SILENT EARTH
for mixed choir and orchestra
Poems by Kerstin Perski
Duration: 30 minutes
One evening in March 2019, Kerstin and I sat talking about us human beings and the Earth. Our planet Earth, being increasingly exposed. Vulnerable. The ice is melting, the forests are aflame, our rivers and streams are overflowing in a way that we haven’t seen before. The proportions are frightening. What will happen? What is happening right now?
In our thoughts, we transported ourselves to another planet. We sat there and gazed from a distance at our beautiful blue planet. The Earth. So beautifully suspended in space. Yes, there it is. But what do we find there? Could there be life? Are there people?
We chatted for a long while and somehow it felt consoling that we nevertheless sat there philosophizing, albeit on another planet. We existed. We were alive.
I was about to begin composing a large-scale piece for choir and orchestra; I was looking for ideas and felt that it was impossible not to touch upon the climate crisis, that fateful issue for humanity. With my voice and a piano I had improvised a free introduction that I gave to Kerstin.
After our conversation, she returned with two short, exquisite poems. The third poem had already been completed. It was written in 2008 and is a very dramatic text about a natural disaster. Even though it was written first, I decided that it should be placed last in the piece. Then I started to compose and, as always, I was carried away with the music. After a long phase of coalescing it gradually becomes clear and begins to take form.
My starting point is always that I examine something with the help of music. I try to hear what needs to be said, what needs to be expressed. It becomes a conversation with the notes, in which I set in motion processes keenly alive to where the music wants to go. I work at it, play it over and over, knead, sing, dream the music forth. If it is inspired, it opens up and starts to compose itself. Things arise that I never would have been able to hit upon by thinking. You have to pay attention, have your feelers up.
About Silent Earth
The first movement is desolate with wind gongs, cymbals and icy brass. In the midst of this: the choir, Humanity.
In the second movement, the choir – we humans – sing to the Earth. Telling who we were. How we lived. The sonorities are often in unison, having the simplicity of a song. At times almost romantic. Actually, when listening to a recent playback I thought it was a little too romantic, too beautiful. As an artist, I then began to paint over the movement with trills, sometimes harmonious, sometimes discordant. Now and then I made the music come to a halt, freeze. The movement concludes with the choir singing in many different languages to the Earth: Save yourself from us! Save us from ourselves! Save us!

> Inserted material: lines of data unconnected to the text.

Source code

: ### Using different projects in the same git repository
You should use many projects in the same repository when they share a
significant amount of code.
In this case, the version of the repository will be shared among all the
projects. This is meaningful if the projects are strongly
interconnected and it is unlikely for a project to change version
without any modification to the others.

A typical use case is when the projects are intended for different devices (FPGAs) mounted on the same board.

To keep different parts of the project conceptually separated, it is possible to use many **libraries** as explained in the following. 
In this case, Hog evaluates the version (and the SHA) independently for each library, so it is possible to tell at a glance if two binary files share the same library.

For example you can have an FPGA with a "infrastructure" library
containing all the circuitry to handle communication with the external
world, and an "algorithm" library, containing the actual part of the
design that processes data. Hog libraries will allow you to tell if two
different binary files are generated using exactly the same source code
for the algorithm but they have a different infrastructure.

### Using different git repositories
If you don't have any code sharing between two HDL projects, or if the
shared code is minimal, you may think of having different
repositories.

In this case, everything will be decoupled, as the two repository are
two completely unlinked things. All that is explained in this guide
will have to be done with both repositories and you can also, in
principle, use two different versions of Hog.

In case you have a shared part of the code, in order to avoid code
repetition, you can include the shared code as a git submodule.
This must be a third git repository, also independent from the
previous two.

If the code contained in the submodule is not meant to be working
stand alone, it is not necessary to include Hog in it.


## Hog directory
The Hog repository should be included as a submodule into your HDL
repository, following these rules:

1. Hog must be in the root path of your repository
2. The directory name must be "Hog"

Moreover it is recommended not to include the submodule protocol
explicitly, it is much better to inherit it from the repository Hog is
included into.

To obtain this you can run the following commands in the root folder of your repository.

The last movement is quite dramatic, a depiction of a natural disaster and a lament combined.
The burning earth. The tremoring earth —
The piece is rounded off by an extended coda.
– Karin Rehnqvist, 28 February 2020
Commissioned by the Eduard van Beinum Stichting, at the request of the NTR ZaterdagMatinee, Radio 4’s concert series in the Concertgebouw Amsterdam, and Sveriges Radios Symfoniorkester.
Composed for the Netherlands Radio Choir and the Radio Philharmonic Orchestra and the Swedish Radio Choir and The Swedish Radio Symphony Orchestra.